Hard to believe but we’ve made it to the midpoint of the year already! When reflecting on the markets during the first half of 2021, it is important to understand both where we are and where we were at this point last year.

As the stock market tends to be a forward-looking mechanism, prices reflected an economic recovery well before it actually occurred. Over the past 12 months, U.S. large cap stocks are up over 40%, U.S. small cap stocks have increased over 60%, international developed are up over 30% and emerging markets have risen over 40%.  Fundamentals – including the health of the economy and company earnings growth- are the primary drivers of markets over the long term. With a significant rebound in GDP, strong jobs growth, and corporate earnings that are exceeding expectations by record levels, there is no doubt that the fundamental factors have been as strong as they have been in a long time.

The strength of market performance that has happened recently often comes with concerns about the future, the primary one being inflation. There is little doubt that inflation is present as a result of recover-influenced demand and continued constraints on a supply as a result of COVID. Certain pockets of extreme price increases (examples being lumber and copper) have been used as talking points for whether inflation is overheated and if the U.S. Federal Reserve needs to change course to control rising prices.

As we enter into the second half of the year, questions about what drives markets forward are changing. As we are now less driven by COVID related data, the new questions for the markets are more focused on classic concerns regarding economic growth trends, company earnings and outlooks, the trend of interest rates, and subsequent actions by the Federal Reserve.

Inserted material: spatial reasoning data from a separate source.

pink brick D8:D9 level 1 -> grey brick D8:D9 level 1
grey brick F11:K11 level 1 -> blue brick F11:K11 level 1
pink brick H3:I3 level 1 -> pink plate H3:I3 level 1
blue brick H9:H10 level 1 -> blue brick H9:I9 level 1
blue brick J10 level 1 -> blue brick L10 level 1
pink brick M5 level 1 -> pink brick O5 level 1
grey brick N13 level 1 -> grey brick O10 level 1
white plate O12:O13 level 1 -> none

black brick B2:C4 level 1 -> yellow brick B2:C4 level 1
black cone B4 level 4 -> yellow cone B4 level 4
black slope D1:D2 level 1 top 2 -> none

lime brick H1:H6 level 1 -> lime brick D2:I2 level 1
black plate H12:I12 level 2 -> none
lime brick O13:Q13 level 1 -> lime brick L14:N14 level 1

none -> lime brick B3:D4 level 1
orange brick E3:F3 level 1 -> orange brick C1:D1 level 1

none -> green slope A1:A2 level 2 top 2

The economy continues to be driven by the resumption of activity by the very powerful and quite healthy US consumer. This tends to be favorable to continued market expansion. However, this does not mean the market won’t face difficult times or avoid corrections. Progression higher in the markets is rarely smooth and steady.  There are often choppy waters even as the direction remains on track. Corrections should be planned for and expected. Volatility will return at some point. One cannot tell exactly what will cause this beforehand nor when it will occur, but the history of markets suggests this is a near certainty.


If you’re trying to buy lumber or a used car, you probably feel like inflation is out of control. Indeed, a reawakening of the U.S. economy – boosted by pent-up demand and unprecedented government stimulus- has stoked investors fears of higher inflation. But those fears may be overblown amid ongoing weakness in the labor market and the slowing pace of vaccinations.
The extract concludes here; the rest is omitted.